» Il tuo obiettivo
Puoi riportare per intero il testo sulla difesa europea, parola per parola e senza alcuna modifica?

+++ Testo fornito

Un progetto che adeguatamente spiegato può trovare forte consenso nei cittadini che colgono con inquietudine la fragilità di sistemi di protezione frammentati, magari orientati alla competizione prima che alla cooperazione, di fronte ad attacchi che possono colpire indistintamente Madrid, Bruxelles o Parigi o qualunque capitale e area del continente. In più, la percezione del ritiro, forse al momento ancora più psicologico che effettivo, dello zio Sam dai teatri di conflitto che toccano più da vicino l’Europa e ne minano la sicurezza reale e “percepita” mette in evidenza l’irrilevanza o l’insufficienza, se non in posizione gregaria, delle tante forze armate europee, anche le più strutturate.

La stessa polemica americana sulla necessità di riequilibrare la spesa militare sulle due sponde dell’Atlantico offre una spinta ulteriore a rivedere l’assetto e l’efficacia del dispositivo difensivo dei 28 o 27. Trump ha reiterato con spirito antagonista e sgrammaticato - lo stile che tanto piace a molti che detestano l’Europa politically correct e preferiscono l’uncorrect comunque si manifesti - quanto già altri presidenti avevano richiesto, da ultimo Obama, pur con spirito cooperativo e rispettoso delle istituzioni terze.

++++++
+++ Dati da esaminare

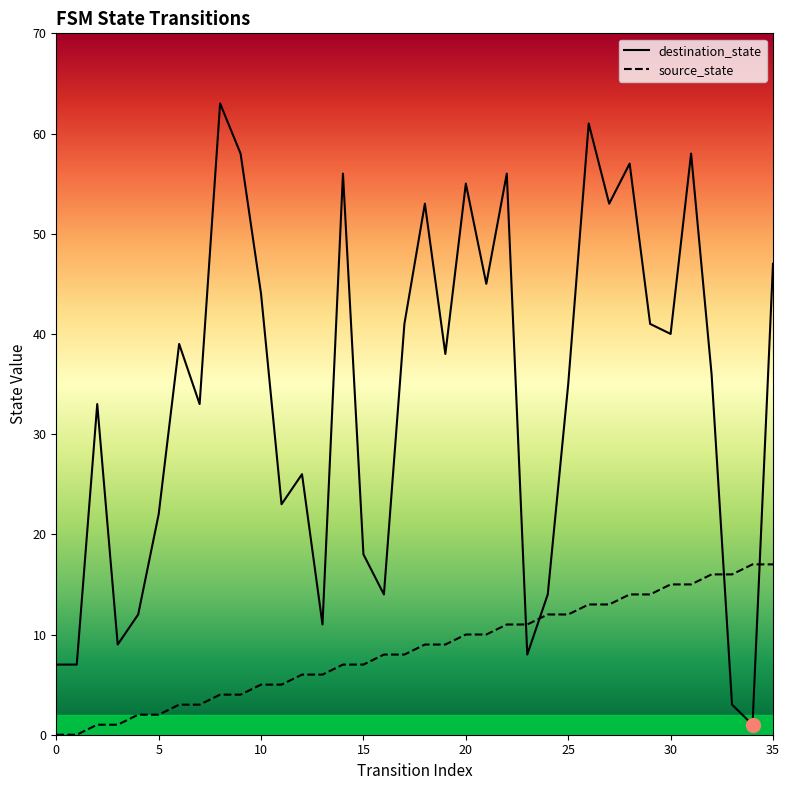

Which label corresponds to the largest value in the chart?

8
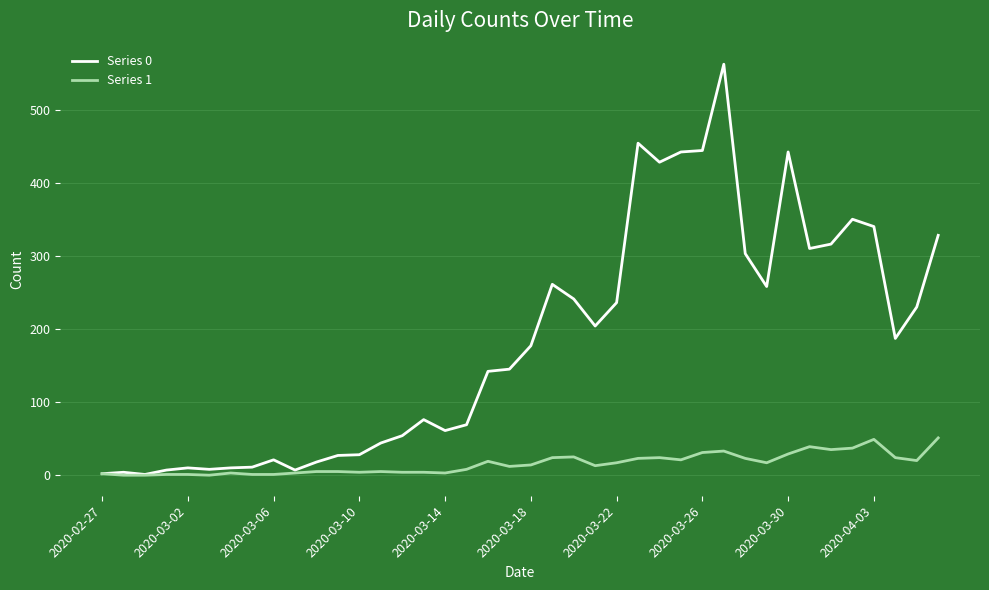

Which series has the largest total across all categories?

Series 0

++++++
+++ Dati da esaminare

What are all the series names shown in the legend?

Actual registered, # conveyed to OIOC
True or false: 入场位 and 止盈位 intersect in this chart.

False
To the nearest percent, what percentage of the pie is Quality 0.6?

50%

++++++

» Risposta all'esercizio
Un progetto che adeguatamente spiegato può trovare forte consenso nei cittadini che colgono con inquietudine la fragilità di sistemi di protezione frammentati, magari orientati alla competizione prima che alla cooperazione, di fronte ad attacchi che possono colpire indistintamente Madrid, Bruxelles o Parigi o qualunque capitale e area del continente. In più, la percezione del ritiro, forse al momento ancora più psicologico che effettivo, dello zio Sam dai teatri di conflitto che toccano più da vicino l’Europa e ne minano la sicurezza reale e “percepita” mette in evidenza l’irrilevanza o l’insufficienza, se non in posizione gregaria, delle tante forze armate europee, anche le più strutturate.

La stessa polemica americana sulla necessità di riequilibrare la spesa militare sulle due sponde dell’Atlantico offre una spinta ulteriore a rivedere l’assetto e l’efficacia del dispositivo difensivo dei 28 o 27. Trump ha reiterato con spirito antagonista e sgrammaticato - lo stile che tanto piace a molti che detestano l’Europa politically correct e preferiscono l’uncorrect comunque si manifesti - quanto già altri presidenti avevano richiesto, da ultimo Obama, pur con spirito cooperativo e rispettoso delle istituzioni terze.